The Miami Herald Apologizes For Including Racist, Anti-Semitic Insert In Newspaper
Readers of the Miami Herald and the El Nuevo Herald noticed a racist and anti-Semitic insert in one of the latest editions. The column in the insert compared BLM activists to Nazis while talking down about the Jewish community.
The Miami Herald recently published a racist and anti-Semitic insert.
The offensive piece, written by Cuban exile Roberto Luque Escalona, received harsh and immediate backlash. Escalona expresses his displeasure for the Jewish community and those seeking racial justice by joining BLM with one column.
“What kind of people are these Jews” writes Escalona. He then continues to “teach” Jewish people the history of the Holocaust and claims that BLM supporters are worse than the Nazis during Kristallnacht, the Night of Broken Glass, because the Nazis simply destroyed things and didn’t steal.
The newspaper has apologized for the insert going so far as to admit that it was not properly vetted and that “internal failures” were at play.
According to an open letter, higher ups at the Miami Herald admit to the insert not being read and vetted by the staff. The obvious overlook led to a 40-page insert of right-wing propaganda to be distributed to the readers of both the Miami Herald and El Nuevo Herald. Since the publication, the Miami Herald claims to have ended their relationship with Libre, the insert with the racist and anti-Semitic content.
Those responsible at the Miami Herald admitted to not reading the insert before it was distributed.
“We are deeply sorry that inflammatory, racist and anti-Semitic commentary reached our el Nuevo Herald subscribers through LIBRE, a Spanish-language publication that paid our company to have the product printed and inserted into our print edition as a weekly supplement,” reads part of an open letter to readers. “The fact that no one in leadership, beginning with us, had previously read this advertising insert until this issue was surfaced by a reader is distressing.

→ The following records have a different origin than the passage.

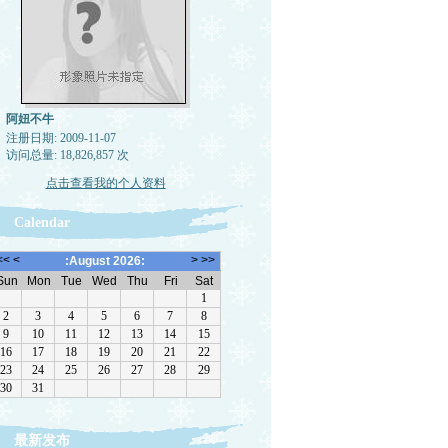
阿妞不牛
注册日期: 2009-11-07
访问总量: 18,826,857 次
点击查看我的个人资料
Calendar
最新发布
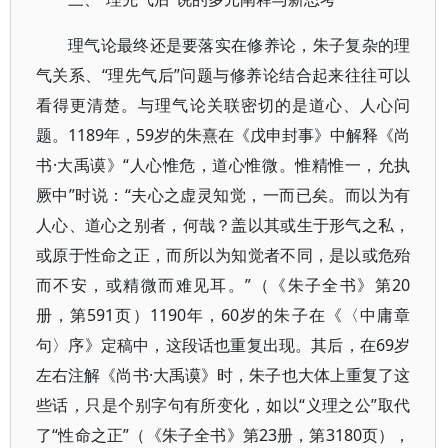
理气论最终还是要落实在修养论，朱子复杂的理
气关系、“理先气后”问题与修养论结合起来往往可以
看得更清楚。与理气论关联密切的是道心、人心问
题。1189年，59岁的朱熹在《戊申封事》中解释《尚
书·大禹谟》“人心惟危，道心惟微。惟精惟一，允执
厥中”时说：“夫心之虚灵知觉，一而已矣。而以为有
人心、道心之别者，何哉？盖以其或生于形气之私，
或原于性命之正，而所以为知觉者不同，是以或危殆
而不安，或精微而难见耳。”（《朱子全书》第20
册，第591页）1190年，60岁的朱子在《〈中庸章
句〉序》定稿中，这段话也重复出现。其后，在69岁
左右注解《尚书·大禹谟》时，朱子也大体上重复了这
些话，只是个别字句有所变化，如以“义理之公”取代
了“性命之正”（《朱子全书》第23册，第3180页），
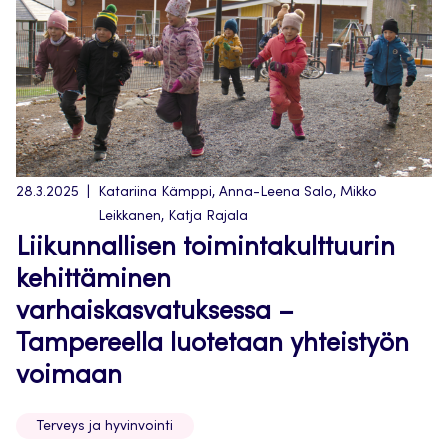
28.3.2025
Katariina Kämppi, Anna-Leena Salo, Mikko
Leikkanen, Katja Rajala
Liikunnallisen toimintakulttuurin
kehittäminen
varhaiskasvatuksessa –
Tampereella luotetaan yhteistyön
voimaan
Terveys ja hyvinvointi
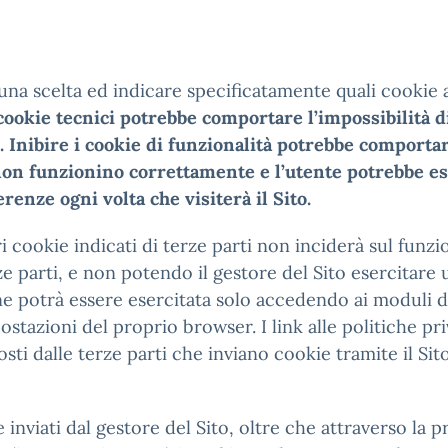
 una scelta ed indicare specificatamente quali cookie 
ookie tecnici potrebbe comportare l’impossibilità di u
i. Inibire i cookie di funzionalità potrebbe comporta
 non funzionino correttamente e l’utente potrebbe es
nze ogni volta che visiterà il Sito.
i cookie indicati di terze parti non inciderà sul funzi
e parti, e non potendo il gestore del Sito esercitare un
one potrà essere esercitata solo accedendo ai moduli d
ostazioni del proprio browser. I link alle politiche pr
ti dalle terze parti che inviano cookie tramite il Sit
nviati dal gestore del Sito, oltre che attraverso la 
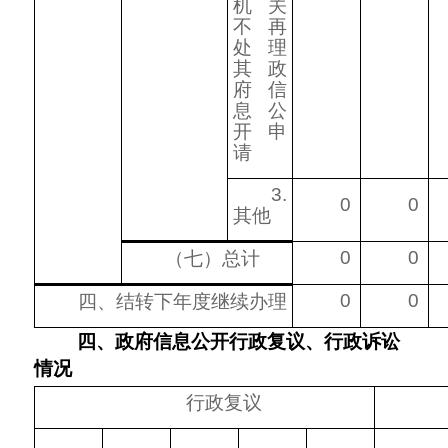
机关
不再
处理
其政
府信
息公
开申
请
3.
0
0
其他
0
0
（七）总计
0
0
四、结转下年度继续办理
四、政府信息公开行政复议、行政诉讼
情况
行政复议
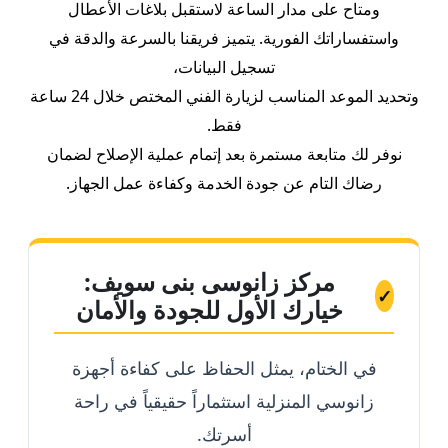
ومتاح على مدار الساعة لاستقبل بلاغات الأعطال
واستفساراتك الفورية. يتميز فريقنا بالسرعة والدقة في
تسجيل البيانات،
وتحديد الموعد المناسب لزيارة الفني المختص خلال 24 ساعة
فقط.
نوفر لك متابعة مستمرة بعد إتمام عملية الإصلاح لضمان
رضاك التام عن جودة الخدمة وكفاءة عمل الجهاز.
مركز زانوسى بنى سويف:
✓
خيارك الأول للجودة والأمان
في الختام، يمثل الحفاظ على كفاءة أجهزة
زانوسي المنزلية استثماراً حقيقياً في راحة
أسرتك.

It is one of a series of internal failures that we are investigating in order to prevent this from ever recurring.”
Readers are outraged that the newspaper would allow such offensive things to be published and distributed.
The right-wing conspiracies pushed by Libre are part of a larger Spanish-language disinformation campaign targeting Cubans in southern Florida. The community has been inundated with disinformation ahead of the 2020 election preying on the fears and ignorance within the staunchly conservative Cuban community.
“It’s difficult to measure the effect exactly, but the polling sort of shows it and in focus groups it shows up, with people deeply questioning the Democrats, and referring to the ‘deep state’ in particular — that there’s a real conspiracy against the president from the inside,” Eduardo Gamarra, a pollster and director of the Latino Public Opinion Forum at Florida International University, told Politico. “There’s a strain in our political culture that’s accustomed to conspiracy theories, a culture that’s accustomed to coup d’etats.”
The disinformation is targeting Cubans because of the growing Latino communities who tend to vote Democratic.
According to Politico, the campaign is Cuban specific. The Puerto Rican, Nicaraguan, Colombian, Venezuelan, and Dominican communities in Florida, which continue to grow, typically vote Democratic. These shifting demographics have left Republicans doing anything it takes to keep a strong hold of the Cuban community, even by means of racism, anti-Semitism, and disinformation.